AUFGABENSTELLUNG — Fassen Sie das folgende Interview mit Wolfgang Mazal über ein einheitliches Sozialrecht in Europa in zwei Sätzen zusammen.

AUSGEWÄHLTER TEXTAUSZUG —

────────

Von Cathren Landsgesell

Politik

Der Jurist Wolfgang Mazal über die Chancen eines einheitlichen Arbeits- und Sozialrechts in Europa.


"Wiener Zeitung":Was ist für Sie das stärkste Argument, warum man zur EU-Wahl gehen sollte?

Wolfgang Mazal: Es ist wichtig, von demokratischen Partizipationsmöglichkeiten Gebrauch zu machen, wenn man ein Interesse an den politischen Institutionen, wie etwa dem Europäischen Parlament, hat. Im Wahlakt zeigt sich, dass Politik kein Thema der "Großkopferten" ist, sondern aller Beteiligten in einem Gemeinwesen.

Ist Europa bzw. die EU denn ein Gemeinwesen? Viele der Jugendlichen, mit denen wir anlässlich der "Future Challenge" sprechen, sagen, dass Europa ihnen nicht sozial genug ist.

Europa ist kein Staat, und dies ganz bewusst nicht. Es geht darum, Gesellschaften mit völlig unterschiedlicher Geschichte zunächst in einen einheitlichen Wirtschaftsraum zu bringen und eine einheitliche Identität zu entwickeln. Auf absehbare Zeit wird es kein einheitliches europäisches Sozialsystem geben. Das Ziel ist es, dass die Mitgliedsstaaten ihre Sozialsysteme immer besser koordinieren, sodass im Laufe mehrerer Generationen ein insgesamt sozialeres Europa entsteht. Das bedeutet aber nicht, dass dann die sozialstaatlichen Regeln in ganz Europa gleich sind. Jede Gesellschaft kann ihre eigenen Regeln haben, denn jede Gesellschaft hat ihre eigenen Präferenzen aufgrund ihrer Geschichte.

Wenn wir schon einen gemeinsamen Wirtschaftsraum haben, warum nicht auch einen gemeinsamen Sozialraum?

Wer ist wir? Die EU hat jedenfalls keine Kompetenz, ein einheitliches Sozialrecht zu schaffen. Es wäre eine Illusion und damit eine Überfrachtung der Europäischen Idee, wenn die Menschen den Eindruck bekommen, dass dies eine Aufgabe der Europäischen Union ist und diese aber nicht handelt. Die konkrete Gestaltung des Sozialrechts ist primär Aufgabe der Mitgliedsstaaten.

Gibt man damit nicht jenen recht, die sagen, die EU sei nur für die Wirtschaft da? So wird Budgetdisziplin verlangt, aber soziale Absicherung bleibt unverbindlich.

────────

BEREITGESTELLTE DATEN —

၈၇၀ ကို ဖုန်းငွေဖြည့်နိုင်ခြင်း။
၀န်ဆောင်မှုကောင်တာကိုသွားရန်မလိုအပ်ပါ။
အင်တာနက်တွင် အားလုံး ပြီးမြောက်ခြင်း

────────

ANTWORT — Wolfgang Mazal hält es für wichtig, von demokratischen Partizipationsmöglichkeiten wie der EU-Wahl Gebrauch zu machen, und im Wahlakt zeige sich, dass Politik alle Beteiligten eines Gemeinwesens betreffe. Europa sei bewusst kein Staat, und ein einheitliches europäisches Sozialsystem werde es auf absehbare Zeit nicht geben; die EU habe keine Kompetenz für ein einheitliches Sozialrecht, dessen Gestaltung primär Aufgabe der Mitgliedsstaaten sei, die ihre Sozialsysteme immer besser koordinieren sollen.